Suddenly, Sarah hears an awful, squealing laughter. Nearby, standing in the shade of a pine, she sees a gravedigger chuckling away.

“Betty, why is that man laughing?”

“What man, Sarah?”

Sarah points in the direction of the laughing gravedigger, whose eyes are hidden by the brim of an old brown railroad cap.

Sarah stares at the man. She recognizes something about his chin, the hair underneath his cap. It is gray and oily. But his body type does not match that of the individual she thinks she is seeing.

“Oh, he’s just one of the gravediggers. He stops in at the diner from time to time. He is a filthy man. His hands are always ashy looking.”

“No, I think that is…”

Sarah walks over to the man, intent on enveloping his whole image. She wants to see him up close.

The closer she gets, the more he turns away.
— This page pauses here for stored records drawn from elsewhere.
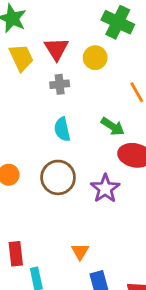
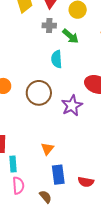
green arrow: (113, 126) -> (70, 36), moved
cyan semicircle: (62, 129) -> (57, 59), moved

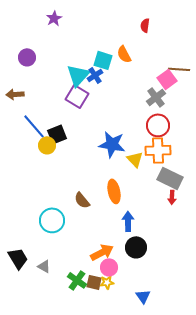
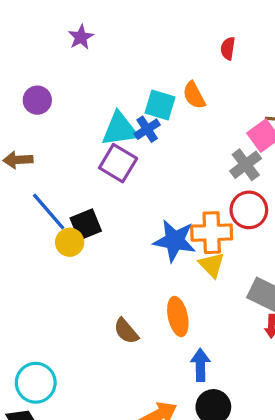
cyan triangle: (78, 75) -> (120, 129), turned 40
orange cross: (158, 150) -> (212, 233), moved
cyan circle: (52, 220) -> (36, 383), moved

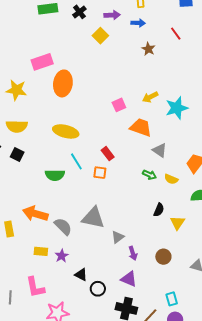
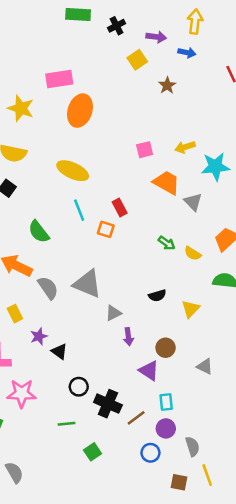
brown star: (148, 49) -> (167, 85), moved
gray triangle: (160, 150) -> (193, 202), moved
green semicircle: (55, 175) -> (39, 232), moved, turned 42
black semicircle: (159, 210) -> (157, 296), moved, turned 40
yellow rectangle: (41, 251) -> (15, 314), turned 48
purple star: (62, 256) -> (39, 336), moved
purple triangle: (129, 279) -> (149, 371), moved
black circle: (98, 289) -> (79, 387), moved

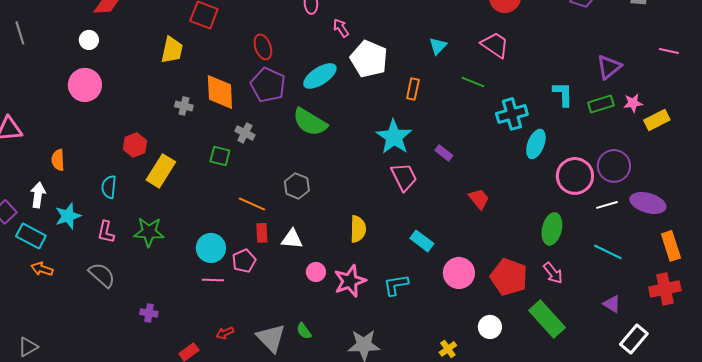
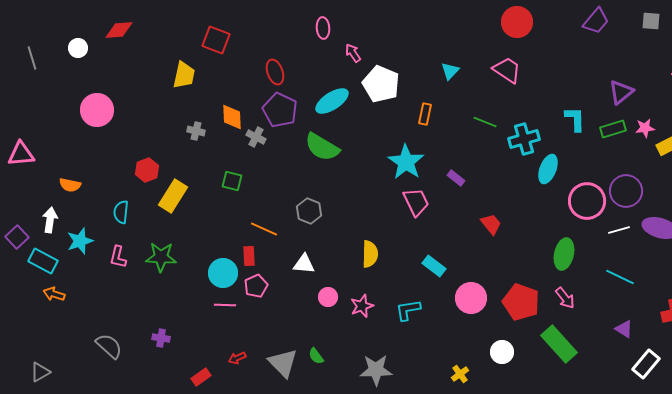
white circle: (89, 40) -> (78, 48), moved
green line: (473, 82) -> (485, 122), moved
orange diamond: (220, 92) -> (232, 117), size x0.7
gray cross: (245, 133) -> (256, 137), moved
orange semicircle: (58, 160) -> (70, 185), turned -75
red rectangle: (262, 233) -> (249, 256), moved
gray semicircle: (102, 275) -> (109, 346), moved
pink star: (350, 281) -> (362, 306), size x0.7

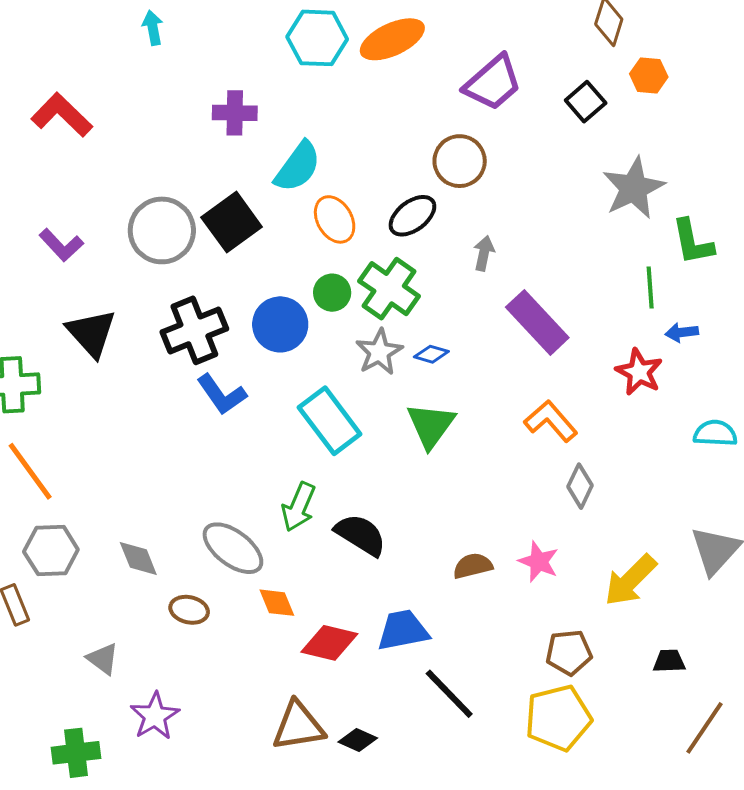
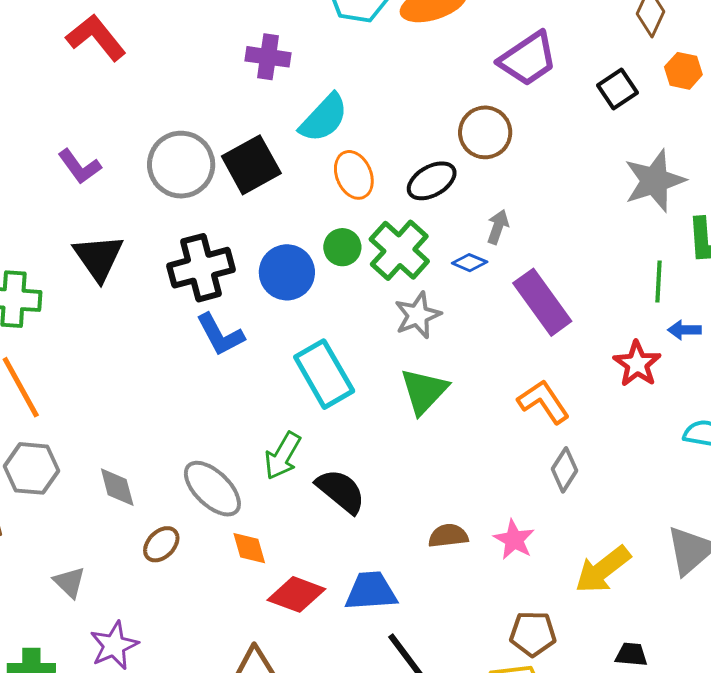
gray star: (379, 352) -> (418, 315), moved
blue diamond: (431, 354) -> (470, 263), moved
brown ellipse: (189, 610) -> (161, 544), turned -66

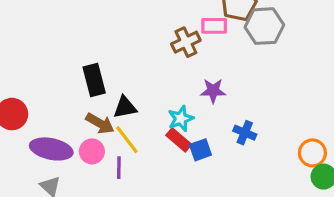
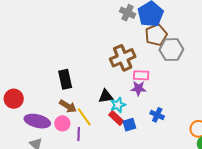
pink rectangle: (214, 26) -> (141, 75), moved
brown cross: (186, 42) -> (123, 58), size x1.4
black triangle: (125, 107) -> (106, 96), moved

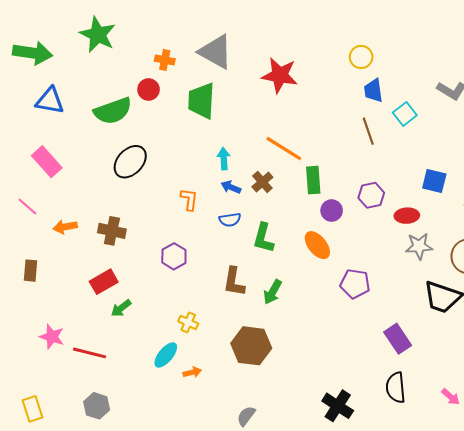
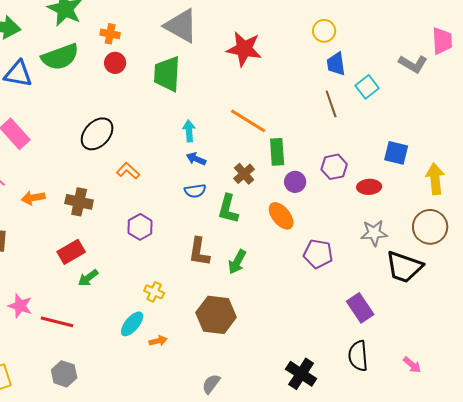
orange cross: (165, 60) -> (110, 34), moved
green semicircle: (113, 111) -> (60, 57), moved
brown cross: (262, 182) -> (244, 174), moved
orange L-shape: (189, 199) -> (128, 171), moved, turned -55
gray star: (419, 246) -> (374, 233), moved

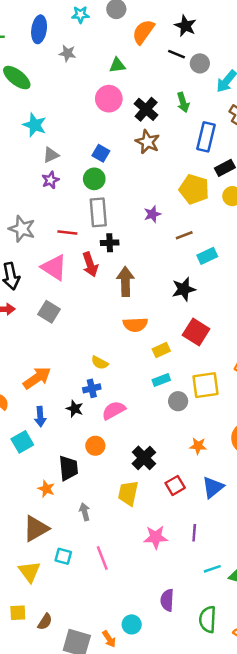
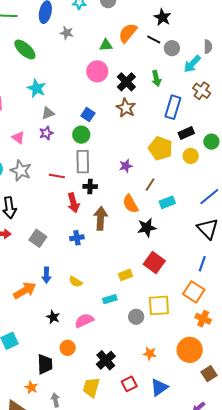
orange semicircle: (143, 32) -> (128, 33), moved
brown line: (184, 235) -> (150, 185), turned -40
pink triangle: (54, 267) -> (18, 138), moved, size x0.6
orange semicircle: (135, 325) -> (130, 204), moved, turned 60
cyan rectangle: (161, 380) -> (110, 299), moved
blue cross: (92, 388) -> (77, 238), moved
blue arrow: (40, 417) -> (46, 275), moved
orange star: (46, 489) -> (31, 387), moved

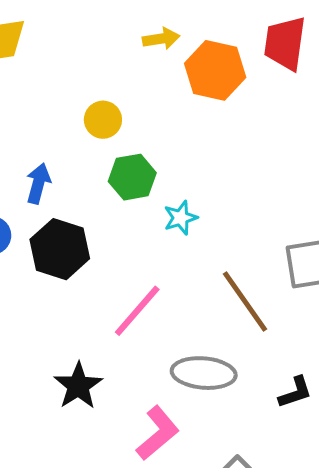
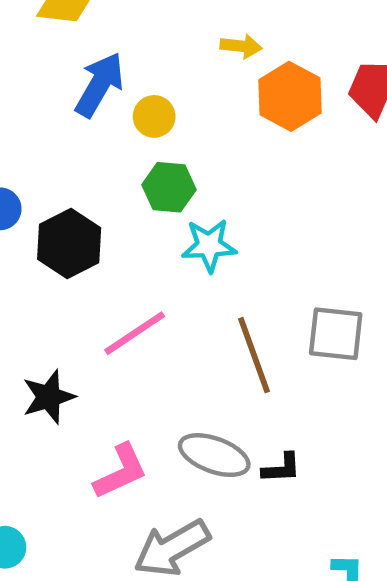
blue arrow: (38, 183) -> (99, 85), moved, size x1.5
cyan star: (181, 218) -> (209, 245), size x1.4
gray ellipse: (204, 373) -> (214, 455), moved

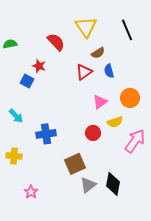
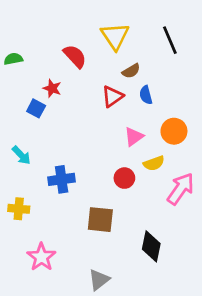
brown square: (75, 164) -> (100, 220), turned 30
gray triangle: (88, 185) -> (99, 280), moved
pink star: (31, 192) -> (41, 257), size x1.5

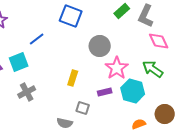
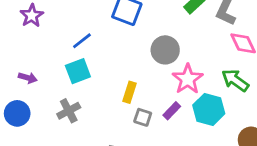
cyan square: (19, 62) -> (78, 71), moved
purple rectangle: (105, 92) -> (172, 111), turned -32
gray square: (83, 108) -> (143, 117), moved

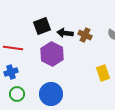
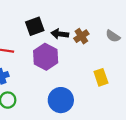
brown cross: (85, 35) -> (81, 36), turned 32
blue circle: (51, 94) -> (61, 100), moved

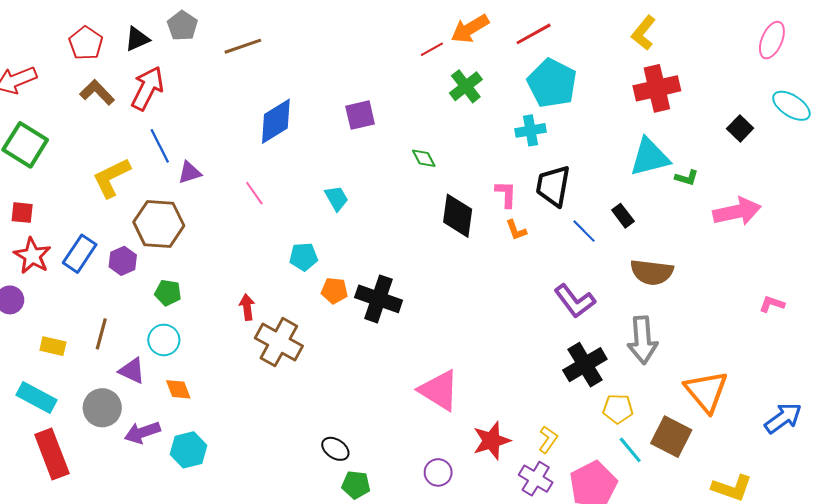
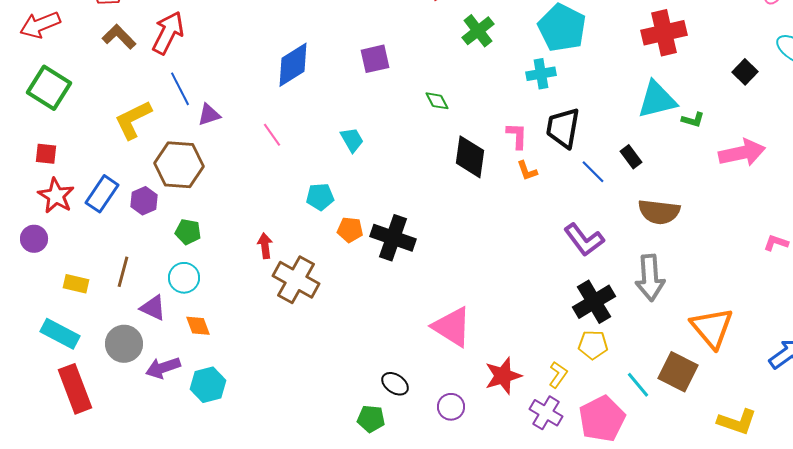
yellow pentagon: (618, 409) -> (593, 345), moved
black ellipse: (335, 449) -> (395, 384), moved

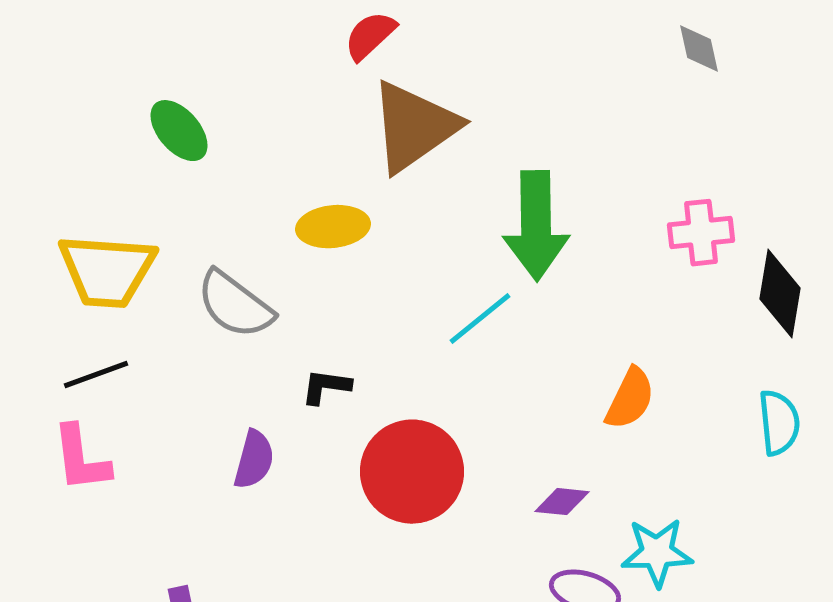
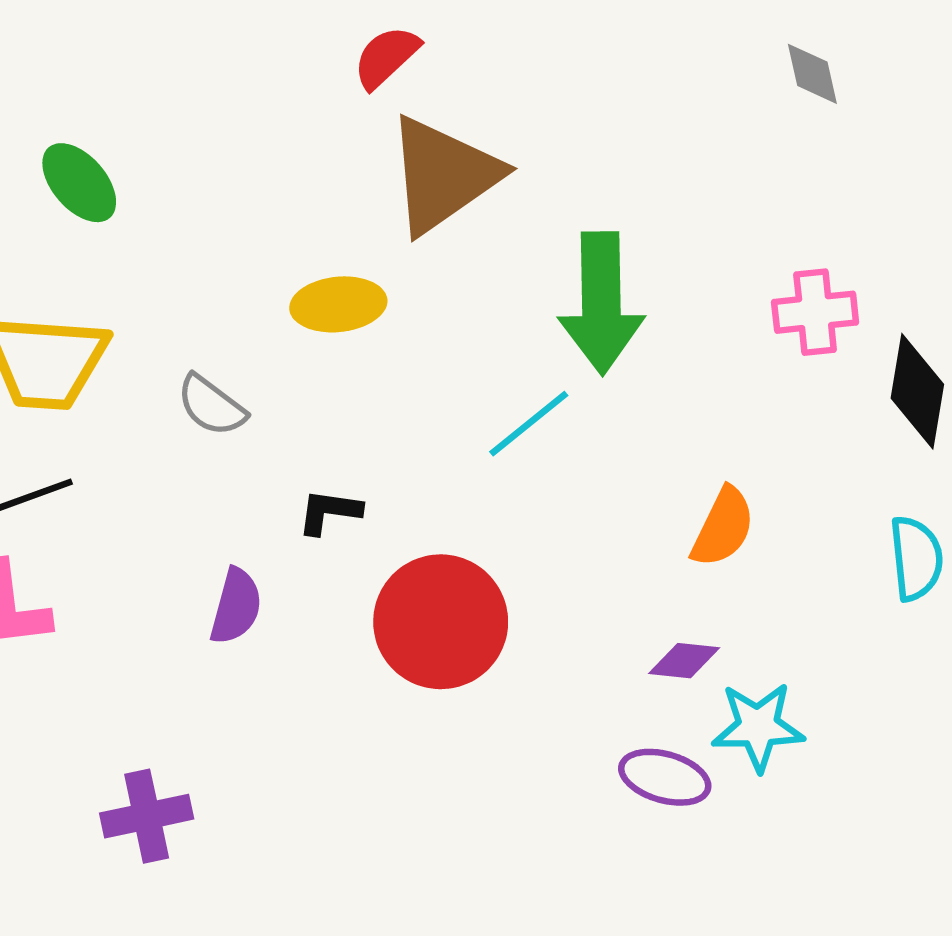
green ellipse: (179, 131) -> (79, 183), moved
gray semicircle: (235, 305) -> (211, 405), size x0.7
purple diamond: (562, 502) -> (684, 661), moved

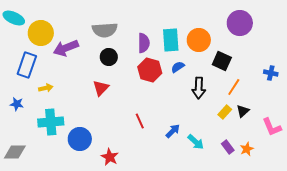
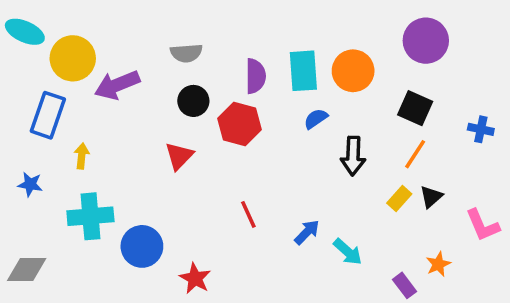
gray semicircle: (105, 30) -> (186, 53), size x0.7
black square: (222, 61) -> (415, 108), moved
red hexagon: (150, 70) -> (240, 124), moved
yellow arrow: (46, 88) -> (82, 156), turned -72
purple rectangle: (228, 147) -> (405, 285), moved

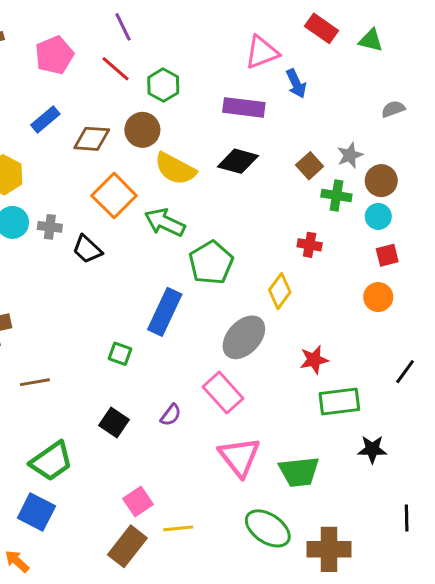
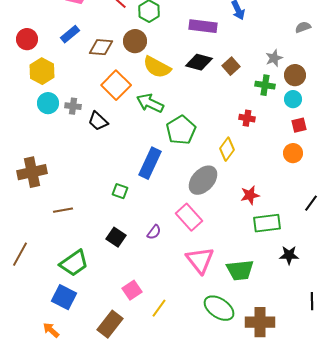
brown square: (310, 166) -> (231, 66), moved
yellow line: (178, 528) -> (159, 308), turned -48
brown rectangle: (127, 546) -> (110, 324), moved

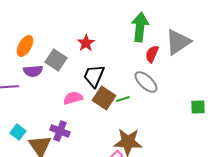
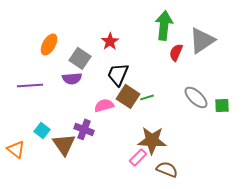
purple semicircle: (33, 71) -> (72, 78), moved
gray ellipse: (146, 82) -> (196, 97), moved
pink semicircle: (73, 98) -> (104, 105), moved

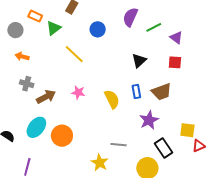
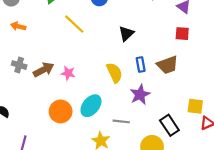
black triangle: (139, 61) -> (126, 34), moved
gray cross: (27, 84) -> (19, 65), moved
pink star: (78, 92) -> (68, 73), moved
purple star: (149, 120) -> (140, 95), moved
cyan ellipse: (36, 127) -> (91, 106), moved

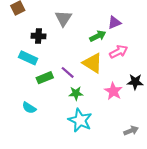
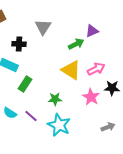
pink arrow: (119, 52) -> (96, 69), moved
purple line: (68, 72) -> (31, 116), moved
green rectangle: (45, 78) -> (25, 84), turned -35
gray arrow: (131, 131) -> (108, 127), moved

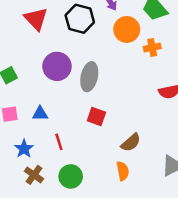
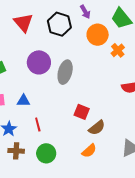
orange cross: (152, 47) -> (118, 50), turned -32
red square: (96, 116) -> (82, 112), moved
orange semicircle: (123, 171) -> (89, 151), turned 56
brown cross: (34, 175) -> (16, 151), turned -35

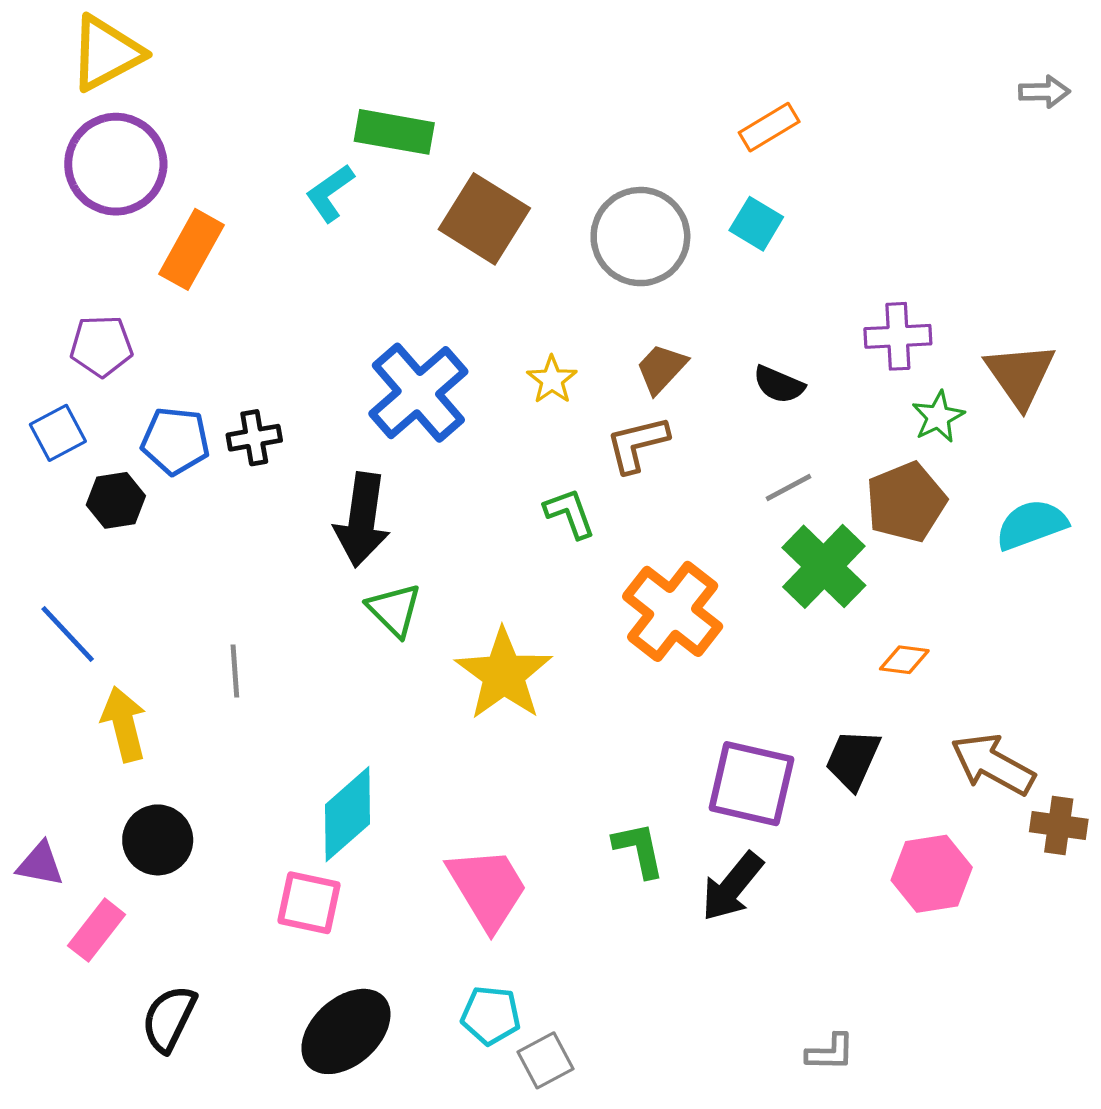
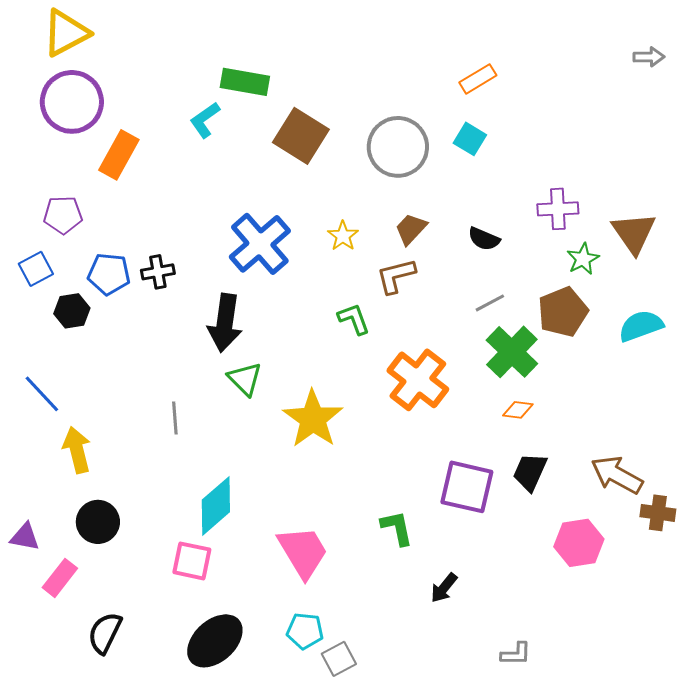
orange diamond: (904, 660) -> (518, 410), moved
gray line: (235, 671) -> (175, 418), moved
black arrow: (732, 887) -> (444, 588), moved, size x0.7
He suddenly speaks to her.

“Well, I ain’t never seen no coffin the color of a pink bumper car.”

Sarah looks down at the grotesquely pink coffin lowered in the grave. It does have a glittering aspect. She looks back up at the gravediggers face. It is flabby and yet oddly pinched. She has never seen this man before.

Sarah turns away in disappointment. She walks back to Betty’s car, with Betty on her tail.

“Do you want to see Bob? Maybe he can meet us at the diner for lunch.”

“Yes…”Sarah instantly responds, before slowly losing her balance. She falls over on to her knees.

“Sarah, Sarah…are you okay?”

“I want to see Bob. I want to see Bob.” Sarah repeats in a voice of sudden low pitch and power.

Betty leans over.

“Oh, Sarah, what’s the matter?”

“I want to see him.”

“Well, he’s home now. For the weekend, but he’s flying back to L.A. Monday.”

“Bob does not leave this place.”

“He does. He’s all grown up now, Sarah. He has a home. He’s married…”

“Did he marry Laura? Are Laura and he married.”

“No, Sarah. Bobby married Lisa, remember. I sent you the wedding picture.”

“Oh, Bobby. Yes, Bobby.”

“Sometimes Bob.”

Sarah sits up, gaining her balance.

“Why don’t I take you home, Sarah.”

“Okay.”

Betty helps Sarah up and guides her to the car.

Sarah sits silently in the car on the way home. She doesn’t have to ask to open the car window. In fact, she finds it too cold with the window open. She slowly shuts it.

She’ll have to have a cigarette when she gets home.